37. Le Gouvernement estime cette somme excessive. Il invite la Cour à décider qu'en cas de violation, le constat de celle-ci représenterait une satisfaction équitable suffisante. A titre subsidiaire, il demande à la Cour d'apprécier le montant de la satisfaction équitable sur la base de sa jurisprudence dans des affaires similaires et à la lumière de la conjoncture économique interne.

38. La Cour n'aperçoit pas de lien de causalité entre la violation constatée et le dommage matériel allégué et rejette cette demande. En revanche, elle estime qu'il y a lieu d'octroyer au requérant 2 500 EUR au titre du préjudice moral.

B. Frais et dépens

39. Le requérant demande le remboursement des frais d'avocat encourus pour la procédure devant la Cour, qui s'élèvent à 9 760 PLN (soit environ 2 400 EUR) et présente des justificatifs.

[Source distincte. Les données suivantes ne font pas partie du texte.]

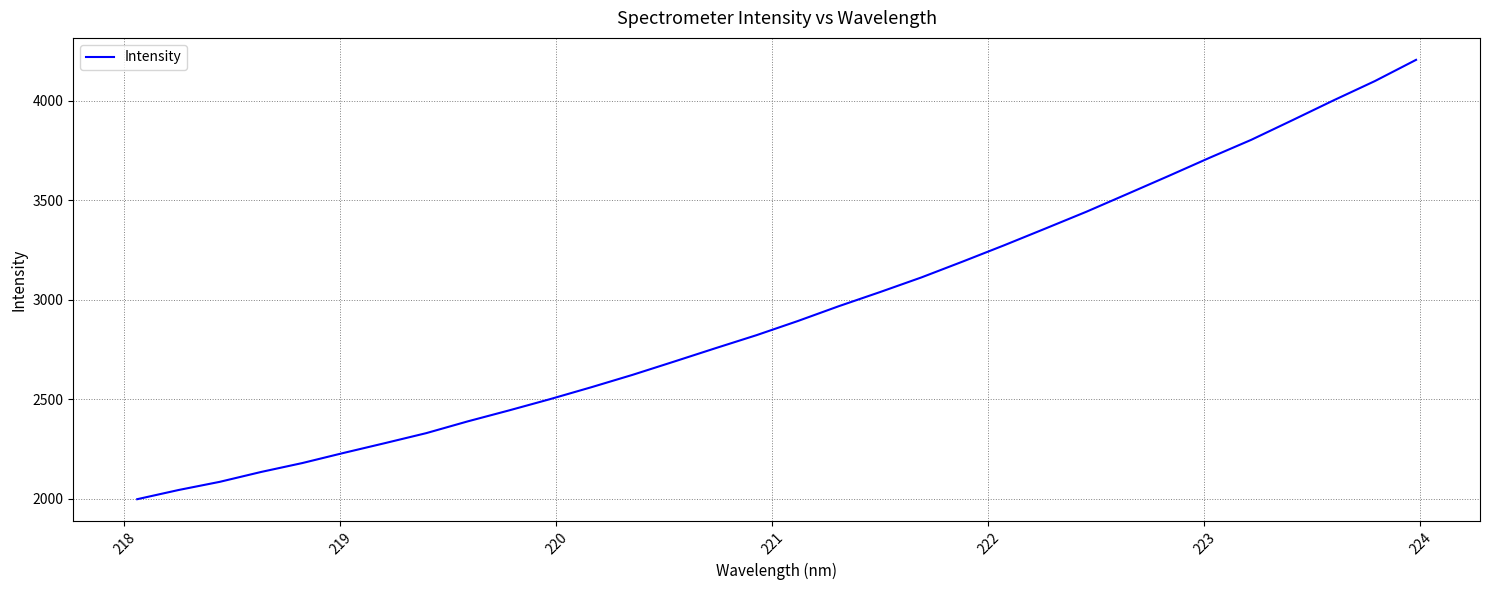

What is the maximum value shown in the chart?

4205.0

40. Le Gouvernement prie la Cour de ne rembourser que les frais et dépens dont se trouvent établis la réalité, la nécessité et le caractère raisonnable de leur taux. Il renvoie à cet égard à l'arrêt Zimmermann et Steiner c. Suisse du 13 juillet 1983 (série A no 66, p. 14, § 36).

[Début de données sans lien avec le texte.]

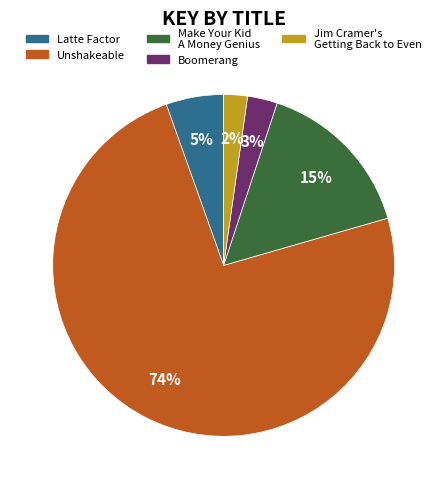

Is the sum of Latte Factor and Boomerang greater than half?

No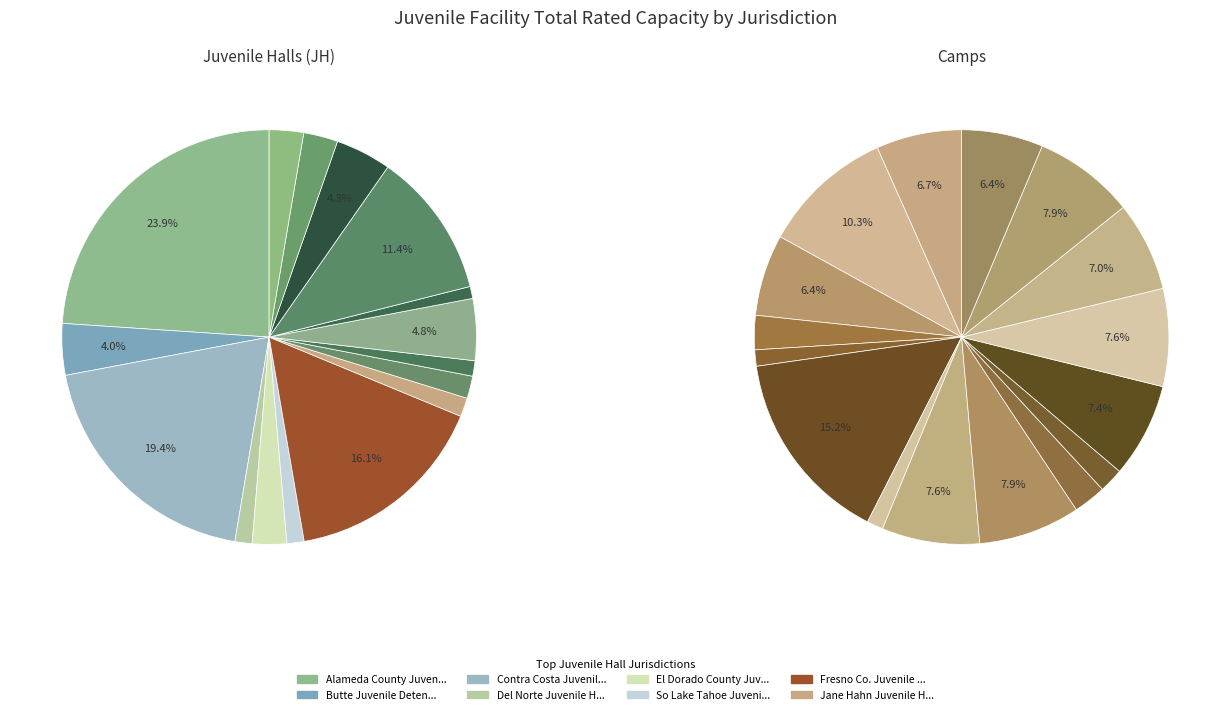

True or false: 15 accounts for 1% of the total.

False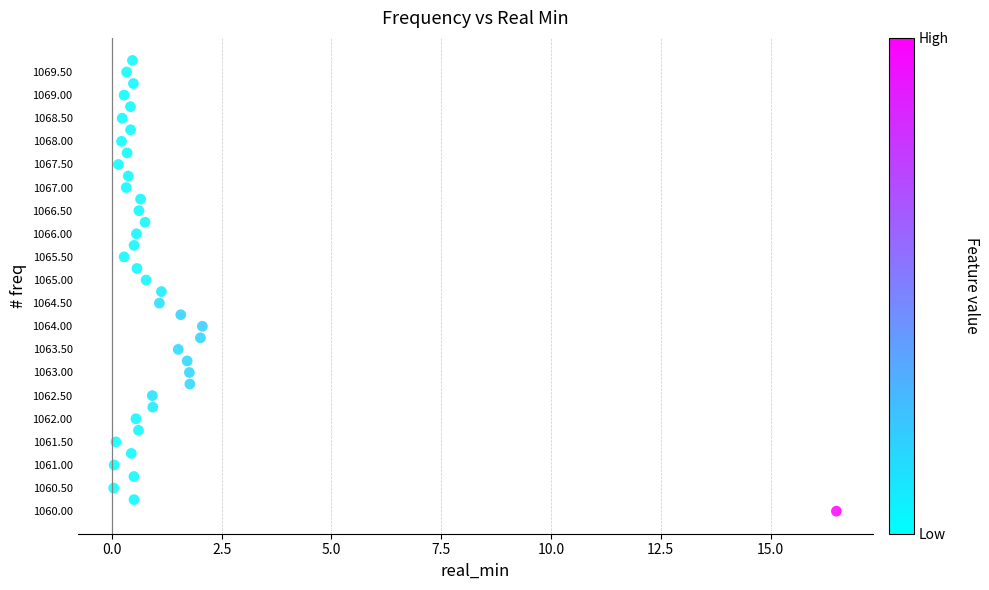

What is the range of X values (max minus min)?

16.5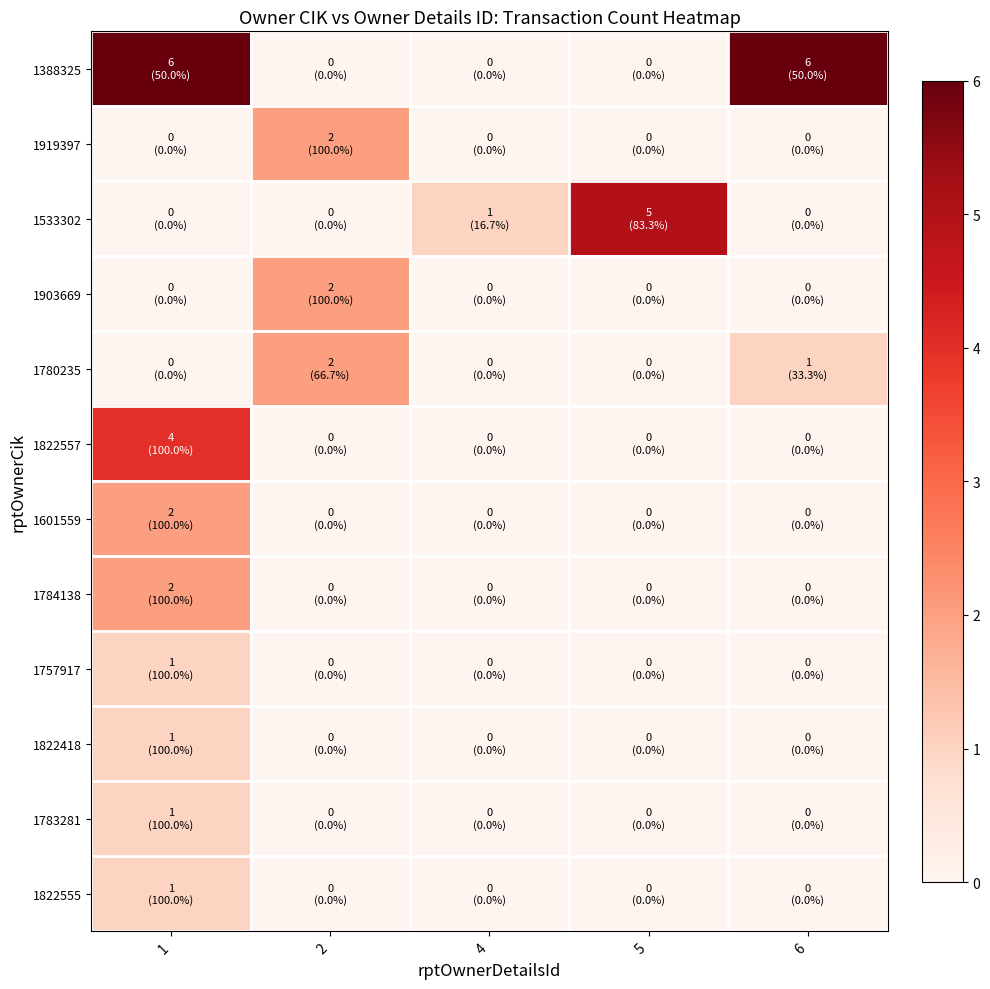

Which has a higher value, 5 or 2?

5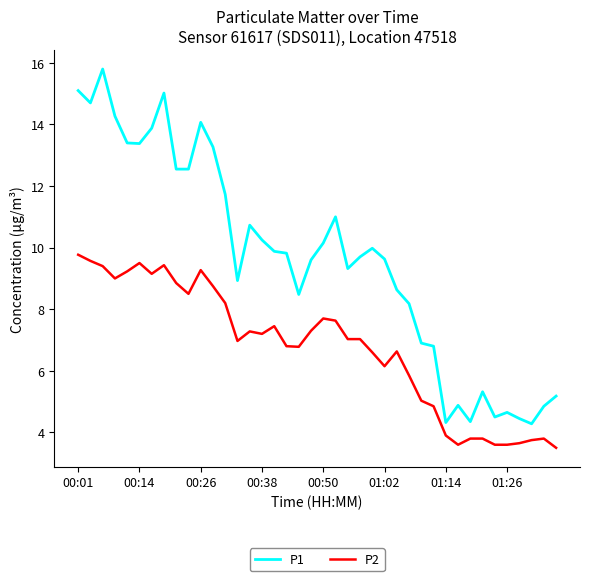

How many categories are shown in the chart?

40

41. Selon la jurisprudence constante de la Cour, l'allocation des frais et dépens exposés par le requérant ne peut intervenir que dans la mesure où se trouvent établis leur réalité, leur nécessité et le caractère raisonnable de leur taux.

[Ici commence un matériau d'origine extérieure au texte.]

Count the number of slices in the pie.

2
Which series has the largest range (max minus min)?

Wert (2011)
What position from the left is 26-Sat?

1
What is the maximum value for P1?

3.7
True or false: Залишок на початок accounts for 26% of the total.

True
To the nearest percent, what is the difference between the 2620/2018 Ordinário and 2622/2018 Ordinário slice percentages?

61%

42. Dès lors, s'agissant des frais et dépens afférents à la procédure devant les organes de la Convention, la Cour estime raisonnable et alloue la somme de 2 400 EUR, plus toute somme pouvant être due au titre de la taxe sur la valeur ajoutée.

C. Intérêts moratoires

43. La Cour juge approprié de baser le taux des intérêts moratoires sur le taux d'intérêt de la facilité de prêt marginal de la Banque centrale européenne majoré de trois points de pourcentage.

PAR CES MOTIFS, LA COUR, À L'UNANIMITÉ,

1. Déclare la requête recevable ;

2. Dit qu'il y a eu violation de l'article 5 § 3 de la Convention ;

3. Dit ,

a) que l'Etat défendeur doit verser au requérant, dans les trois mois à compter du jour où l'arrêt sera devenu définitif conformément à l'article 44 § 2 de la Convention, 2 500 EUR (deux mille cinq cents euros) pour dommage moral et 2 400 EUR (deux mille quatre cents euros) pour frais et dépens, plus tout montant pouvant être dû à titre d'impôt; cette somme est à convertir en zlotys polonais au taux applicable à la date du règlement ;

b) qu'à compter de l'expiration dudit délai et jusqu'au versement, ces montants seront à majorer d'un intérêt simple à un taux égal à celui de la facilité de prêt marginal de la Banque centrale européenne applicable pendant cette période, augmenté de trois points de pourcentage ;

4. Rejette la demande de satisfaction équitable pour le surplus.

Fait en français, puis communiqué par écrit le 31 octobre 2006 en application de l'article 77 §§ 2 et 3 du règlement.